How to build an enterprise LLM application: Lessons from GitHub Copilot
Developers were consistently crunched for time and needed to write code faster with less context switching, while most AI coding assistants at the time could only complete a single line of code.
An early web interface required developers to switch back and forth between their editor and the browser, making it an unsuitable canvas. An initial assumption that every coding language would require its own fine-tuned AI model also proved incorrect as LLMs rapidly improved.
GitHub Copilot reached general availability with a neighboring tabs feature that increased suggestion acceptance rates by 5%, and the team scaled infrastructure on Microsoft Azure for enterprise-grade reliability.
Frequently asked questions
What did this team achieve with this AI workflow?

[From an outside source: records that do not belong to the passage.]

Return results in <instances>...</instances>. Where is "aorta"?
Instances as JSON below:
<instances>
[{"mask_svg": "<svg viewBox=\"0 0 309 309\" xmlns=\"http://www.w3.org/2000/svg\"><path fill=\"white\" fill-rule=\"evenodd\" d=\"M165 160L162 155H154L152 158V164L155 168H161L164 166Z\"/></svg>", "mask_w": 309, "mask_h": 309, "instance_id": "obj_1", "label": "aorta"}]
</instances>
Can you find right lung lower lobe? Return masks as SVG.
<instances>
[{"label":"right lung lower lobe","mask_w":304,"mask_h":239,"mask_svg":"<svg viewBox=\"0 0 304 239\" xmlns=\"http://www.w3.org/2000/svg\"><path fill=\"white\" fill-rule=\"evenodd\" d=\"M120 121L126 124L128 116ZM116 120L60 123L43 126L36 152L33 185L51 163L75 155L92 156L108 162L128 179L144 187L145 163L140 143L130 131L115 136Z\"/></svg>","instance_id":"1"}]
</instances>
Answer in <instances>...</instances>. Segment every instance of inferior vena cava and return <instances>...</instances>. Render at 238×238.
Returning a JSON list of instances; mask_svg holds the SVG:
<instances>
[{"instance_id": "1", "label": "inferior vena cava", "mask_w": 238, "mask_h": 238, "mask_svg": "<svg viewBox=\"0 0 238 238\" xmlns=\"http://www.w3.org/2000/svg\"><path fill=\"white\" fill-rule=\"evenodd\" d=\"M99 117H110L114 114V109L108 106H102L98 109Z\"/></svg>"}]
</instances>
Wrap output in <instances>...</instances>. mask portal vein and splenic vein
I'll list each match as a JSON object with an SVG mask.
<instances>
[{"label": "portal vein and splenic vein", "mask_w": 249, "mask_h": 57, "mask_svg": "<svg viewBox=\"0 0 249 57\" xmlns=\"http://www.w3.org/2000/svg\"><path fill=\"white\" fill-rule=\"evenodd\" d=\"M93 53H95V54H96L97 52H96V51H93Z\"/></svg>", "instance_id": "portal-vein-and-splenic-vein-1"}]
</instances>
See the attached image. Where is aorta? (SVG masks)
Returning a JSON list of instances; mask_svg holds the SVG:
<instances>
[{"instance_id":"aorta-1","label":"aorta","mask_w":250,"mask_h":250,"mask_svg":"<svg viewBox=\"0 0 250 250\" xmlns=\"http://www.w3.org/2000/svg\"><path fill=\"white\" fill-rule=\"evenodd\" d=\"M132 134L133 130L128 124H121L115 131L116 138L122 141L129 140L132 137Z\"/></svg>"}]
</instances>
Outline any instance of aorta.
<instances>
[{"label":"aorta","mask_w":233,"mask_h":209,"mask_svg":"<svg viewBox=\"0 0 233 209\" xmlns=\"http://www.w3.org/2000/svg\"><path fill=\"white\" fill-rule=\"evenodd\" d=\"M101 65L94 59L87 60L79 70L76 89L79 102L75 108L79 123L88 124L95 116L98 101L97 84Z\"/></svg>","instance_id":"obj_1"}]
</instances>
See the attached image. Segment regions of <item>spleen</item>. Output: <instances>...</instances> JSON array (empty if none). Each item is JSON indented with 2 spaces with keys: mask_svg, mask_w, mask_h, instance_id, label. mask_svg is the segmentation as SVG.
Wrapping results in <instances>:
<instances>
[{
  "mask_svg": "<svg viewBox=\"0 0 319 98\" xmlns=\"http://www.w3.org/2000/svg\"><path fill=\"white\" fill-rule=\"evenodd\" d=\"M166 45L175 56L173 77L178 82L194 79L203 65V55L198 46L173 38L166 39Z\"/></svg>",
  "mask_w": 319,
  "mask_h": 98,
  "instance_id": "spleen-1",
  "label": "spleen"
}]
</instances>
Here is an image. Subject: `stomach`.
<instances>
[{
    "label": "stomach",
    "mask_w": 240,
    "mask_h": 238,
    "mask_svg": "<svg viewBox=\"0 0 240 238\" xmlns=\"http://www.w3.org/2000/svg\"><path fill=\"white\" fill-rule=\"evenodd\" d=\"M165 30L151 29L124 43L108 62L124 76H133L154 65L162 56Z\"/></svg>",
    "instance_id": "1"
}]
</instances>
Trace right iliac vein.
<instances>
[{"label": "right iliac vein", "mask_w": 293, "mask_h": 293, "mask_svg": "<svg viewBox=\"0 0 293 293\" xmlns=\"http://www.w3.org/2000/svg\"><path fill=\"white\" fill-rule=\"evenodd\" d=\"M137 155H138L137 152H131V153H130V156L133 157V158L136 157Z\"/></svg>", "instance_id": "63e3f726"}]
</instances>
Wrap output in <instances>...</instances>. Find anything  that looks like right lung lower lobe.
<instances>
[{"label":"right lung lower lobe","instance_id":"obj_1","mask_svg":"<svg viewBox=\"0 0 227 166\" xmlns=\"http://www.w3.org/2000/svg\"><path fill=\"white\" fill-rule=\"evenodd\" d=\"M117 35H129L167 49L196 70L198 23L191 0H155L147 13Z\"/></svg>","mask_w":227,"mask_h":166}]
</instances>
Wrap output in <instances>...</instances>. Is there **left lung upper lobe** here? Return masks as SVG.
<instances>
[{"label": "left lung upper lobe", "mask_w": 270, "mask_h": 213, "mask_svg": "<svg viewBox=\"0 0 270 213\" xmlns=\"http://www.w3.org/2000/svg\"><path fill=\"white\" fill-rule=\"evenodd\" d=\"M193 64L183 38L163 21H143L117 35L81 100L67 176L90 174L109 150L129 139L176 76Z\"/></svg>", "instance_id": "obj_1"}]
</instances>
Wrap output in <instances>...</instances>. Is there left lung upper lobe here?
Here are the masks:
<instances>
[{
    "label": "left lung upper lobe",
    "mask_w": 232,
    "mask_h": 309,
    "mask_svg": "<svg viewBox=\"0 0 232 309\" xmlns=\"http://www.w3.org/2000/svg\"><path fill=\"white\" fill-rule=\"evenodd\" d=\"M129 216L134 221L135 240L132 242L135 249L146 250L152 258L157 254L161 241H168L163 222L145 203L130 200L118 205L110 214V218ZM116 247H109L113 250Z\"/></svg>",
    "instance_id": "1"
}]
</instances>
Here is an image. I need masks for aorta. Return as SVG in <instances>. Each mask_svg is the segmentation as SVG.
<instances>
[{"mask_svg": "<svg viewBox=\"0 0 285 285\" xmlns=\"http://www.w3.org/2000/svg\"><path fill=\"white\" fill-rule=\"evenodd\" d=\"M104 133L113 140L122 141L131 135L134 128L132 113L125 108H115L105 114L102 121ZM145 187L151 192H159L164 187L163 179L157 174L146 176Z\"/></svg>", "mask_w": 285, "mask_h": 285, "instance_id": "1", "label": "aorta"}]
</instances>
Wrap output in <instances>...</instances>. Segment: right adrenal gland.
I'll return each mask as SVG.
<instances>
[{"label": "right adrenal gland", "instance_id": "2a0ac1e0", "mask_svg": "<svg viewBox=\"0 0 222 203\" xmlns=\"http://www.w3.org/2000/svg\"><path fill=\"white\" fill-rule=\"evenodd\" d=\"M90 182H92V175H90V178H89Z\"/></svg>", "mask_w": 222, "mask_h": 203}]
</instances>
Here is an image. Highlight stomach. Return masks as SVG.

GitHub Copilot reached general availability with a neighboring tabs feature that increased suggestion acceptance rates by 5%, and the team scaled infrastructure on Microsoft Azure for enterprise-grade reliability.
What tools did this team use?
GitHub Copilot, OpenAI API, Microsoft Azure, Microsoft Experimentation Platform, Azure OpenAI Service, GitHub Copilot Chat.
What results were reported?
Suggestion acceptance rate improvement from neighboring tabs: 5% (source-reported, not independently verified).
What failed first in this deployment?
An early web interface required developers to switch back and forth between their editor and the browser, making it an unsuitable canvas.
How is this workflow AI workflow structured?
Developer codes in IDE → Neighboring tabs context → Whole-function suggestion generation → Security and content filtering → Ghost text suggestion displayed → Acceptance feedback loop.